On the 80th anniversary of the MRP, or Black Ribbon Day, Canadian political parties clearly expressed their stance on it. On behalf of the Government of Canada, Prime Minister Trudeau called on “all Canadians to honor the victims and survivors of Communism and Nazism, and of all totalitarian and authoritarian regimes, past and present.”
After fifty-five years, on 31 August 1994, Russian Federation troops finally left Estonia in accordance with the July Accords signed between Estonian President Lennart Meri and Boris Yeltsin a month earlier. For Estonia, the agreement was an historic achievement.
After the restoration of independence, the Baltic States have been successful in developing their economy and integrating with the rest of the free world. Joining NATO and the EU were critical milestones, turning away from the legacy of the Cold War, and celebrating the freedom of choice. Membership in these organizations shows the commitment of Baltic peoples to democratic principles.
Bill Clinton, President of the US at the time of the withdrawal, said in his address: “I've been very, very pleased to watch Estonia become part of and leading a new wave of integration and cooperation and prosperity."
Today, Russia accuses the West of revising international law and of rewriting the history of WWII. At the same time, it promotes a neo-Soviet doctrine that attempts to rehabilitate dictator Josef Stalin and exonerate Moscow from any guilt for the historic injustices it has committed. The return to Soviet-era deceptions and half-truths, like the frantic denial of the occupation of the Baltic States, serves this purpose. Russia’s military intervention and occupation of parts of Moldova, Georgia and Ukraine also shows that the spirit of the MRP is still alive. Russia seems to live under its own historical spell, dubbing those who disagree with it as ungrateful, falsifiers of history, Russophobes or Nazis.

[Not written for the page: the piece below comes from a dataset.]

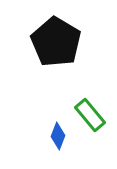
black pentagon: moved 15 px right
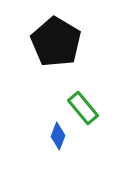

Reassessing one’s own history is not easy but it is necessary to rid the shadows of the past. It is a moral choice based on an admission of what is right and what is wrong. Enn Soosaar, the Estonian publicist, wrote of Russia that if “the largest nation in Europe would have been able to publicly dismiss the violence, lies, and inferences that had crippled Russia's history under Czarist and Soviet rule, [it] would have rid itself of much of the current inferiority complex and could have begun a new page.”
An honest attempt to reconcile history is the only way to free Moscow from the spell it has cast on itself.
Toomas Lukk, Ambassador, Republic of Estonia.